If you do decide to publish, there's no shame in choosing the safest possible version first. I'd go so far as to say you MUST do this if you're an "unproven" quantity -- if your buying audience has no reason to know who you are enough to stimulate the sale of dozens or hundreds of copies. Start small and be happy if you stay small. Build your success incrementally, rather than betting the farm on a one-time make-or-break effort.


I'd also say this: Honestly assess why you want to publish. If you're more about getting an audience than making money, consider giving your game away for free. I think that this sentiment is already explored well enough in what I've said above. When Rob and I got Fate out into the world, we didn't care about doing it for money. Never really entered our minds -- the PDF market was pretty young. But by doing that, by giving something away, we created all the opportunities that have lead to Evil Hat's success today. Make your name -- THEN spend money. Doing it for free also means you'll get a chance to get feedback from the world, and a chance to make some early mistakes without it costing you hundreds or thousands of dollars.

And as a follow-on to that: Honestly assess whether or not anyone's going to have a reason to spend money on what you do. After all, what reason does a stranger have for having heard of you? There's a decent chance, unless you've built up an audience of folks who listen to what you have to say online or off, of people who will turn around and tell their friends what you've said or done, that your first for-pay game is gonna fall flat on the sales front. Build your brand and identity online using cheap or free methods. Be that cool guy posting threads on RPG.net full of exciting ideas (like [info]judd_sonofbert). Create a community of folks who dig your free game (like the FateRPG yahoo group). Become someone worth talking about before you become someone worth buying from.

At the end of the day, it's important to blow up the myth that publication is a necessity. And by publication, here, I mean, "at the level that gets you listed on IPR or on a local gamestore's shelves". What I'm advocating instead is that you start out with the easy, no cash up front kinds of publication instead: put up a webpage, let people print copies of your book one at a time through Lulu, use public domain or cheap clip art, etc.

And be willing to admit that maybe designing games -- beyond cooking up your own homebrew -- isn't something you need to do either.
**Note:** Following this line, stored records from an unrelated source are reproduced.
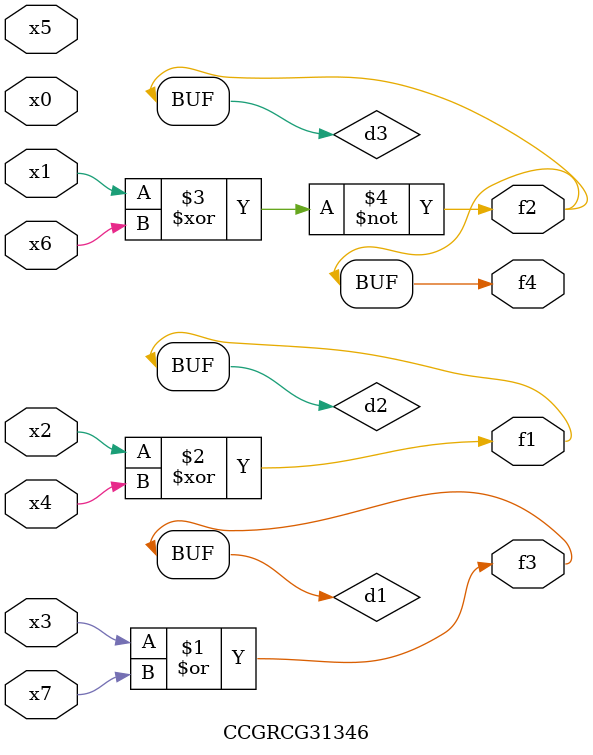
<source format=v>
module CCGRCG31346(
	input x0, x1, x2, x3, x4, x5, x6, x7,
	output f1, f2, f3, f4
);

	wire d1, d2, d3;

	or (d1, x3, x7);
	xor (d2, x2, x4);
	xnor (d3, x1, x6);
	assign f1 = d2;
	assign f2 = d3;
	assign f3 = d1;
	assign f4 = d3;
endmodule

</source>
Games need players and fans, when it comes down to it. But that's a whole 'nother conversation of its own -- and one which has already been well covered by Johnathan Walton and Clinton Nixon. If any of what I've been saying here seems to be speaking to you at all, you really should go and see what these guys have to say about being a player, and about turning away from the publication game in favor of what actually makes them happy:

Jonathan Walton on getting out of the status game:
http://thouandone.wordpress.com/2008/01/30/getting-out-of-the-status-game/

Clinton Nixon: "Play is the point. Become an expert player."
http://rpgheretic.wordpress.com/2008/01/10/play-is-the-point/

Me, I'm happy actually doing the running of a business. I find actual, palpable joy in it, even though I have maybe 10% of the time I used to have to actually do the designing part. If there's one regret I've had it's that the business has somewhat occluded the opportunities to actually play games, but thanks to conventions like Dreamation, and some shifting of priorities at my gaming table, I'm starting to connect with that again.

Remember that being happy about what you're doing is priority one. Make deliberate moves to preserve the joy that got you into the hobby in the first place. That's what matters. Anything beyond it is just gravy (if positive) or a distraction (if otherwise).